Archie thanked Danner and told him to thank the cook. And yet a wonder possessed him. He had never known kindness in a prison before, save among the prisoners themselves, and often they were cruel and mean to each other--like the rats and mission-stiffs who were always snitching and having them chalked and stood out. Here in this jail, he had never beheld any kindness, for notwithstanding the fact that nearly every one there was detained for a trial which was to establish his guilt or innocence, and the law had a theory that every one was to be presumed innocent until proved guilty, the sheriff and the jailers treated them all as if they were guilty, and as if it was their duty to assist in the punishment.

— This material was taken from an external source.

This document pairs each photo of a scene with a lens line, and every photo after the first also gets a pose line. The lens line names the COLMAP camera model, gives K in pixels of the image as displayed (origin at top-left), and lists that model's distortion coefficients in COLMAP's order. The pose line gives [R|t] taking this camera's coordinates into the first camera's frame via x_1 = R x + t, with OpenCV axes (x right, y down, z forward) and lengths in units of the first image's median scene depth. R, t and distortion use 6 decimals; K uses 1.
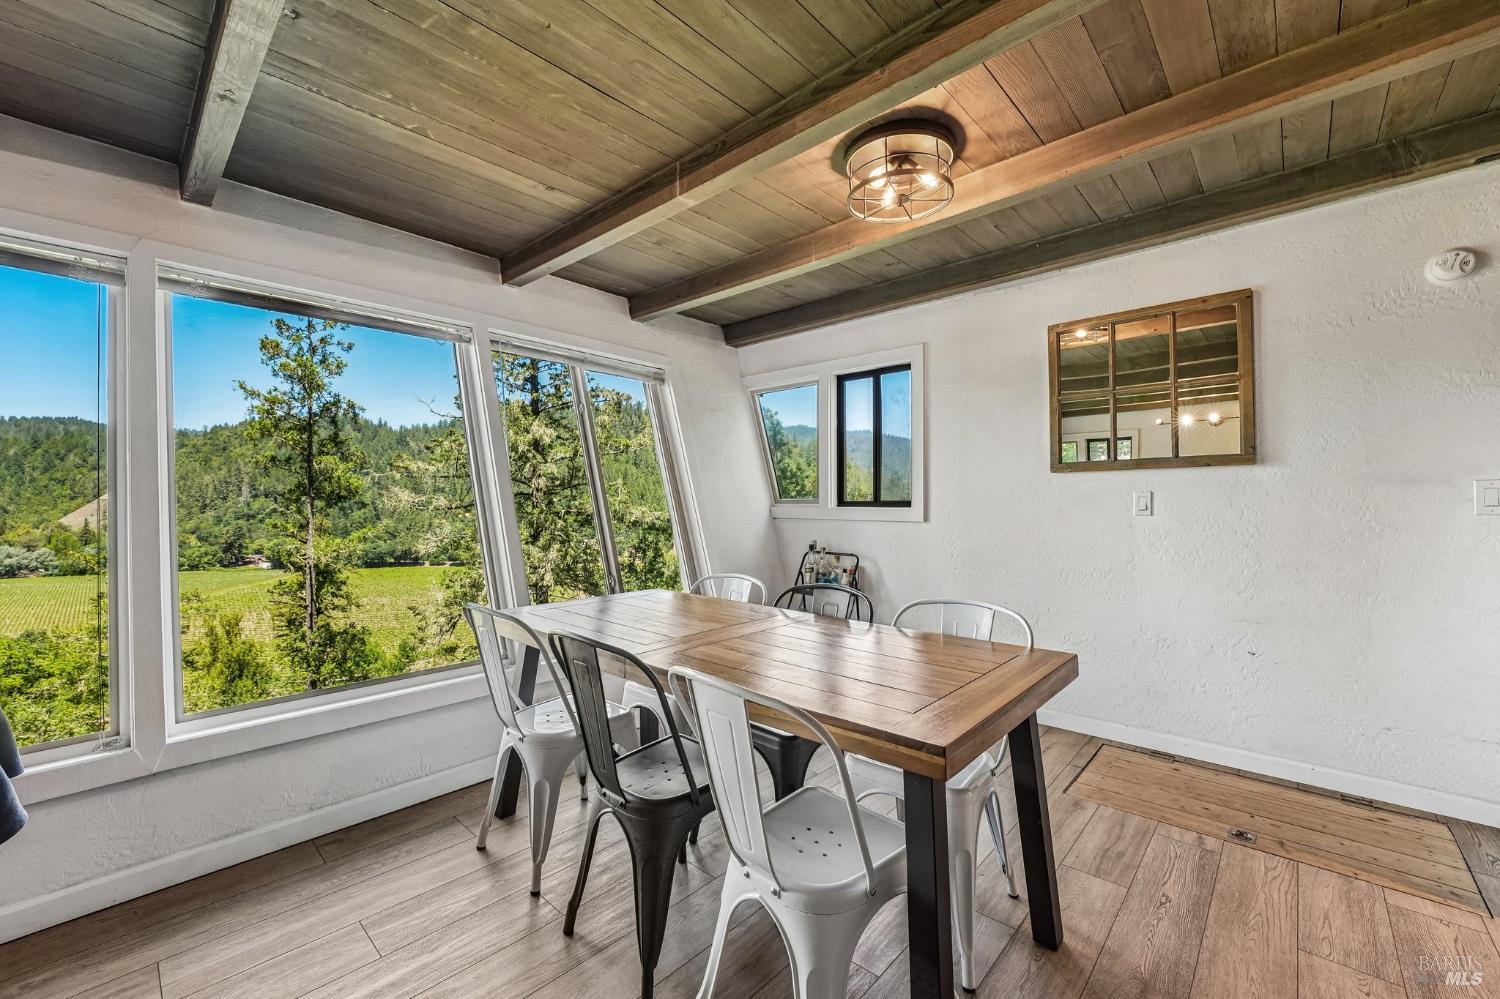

But here was a man who had been declared guilty of a heinous crime, and was to receive the worst punishment man could bestow, and yet, suddenly, he was receiving every kindness, almost the first he had ever known, at least since he had grown up. Having done all they could to hurry him out of the world, men suddenly apologized by showering him with attention while he remained.
When he ate his breakfast Archie felt better,--Mr. Marriott would do something, he was sure; it was not possible that this thing could happen to him.
"Any of youse got the makin's?" he called.
Instantly, all down the corridor on both sides, the cells' voices rang:
"Here! Here! Archie! Here, have mine!"
"Mr. Marriott gave me a whole box yesterday, but I smoked 'em all up in the night!" he said.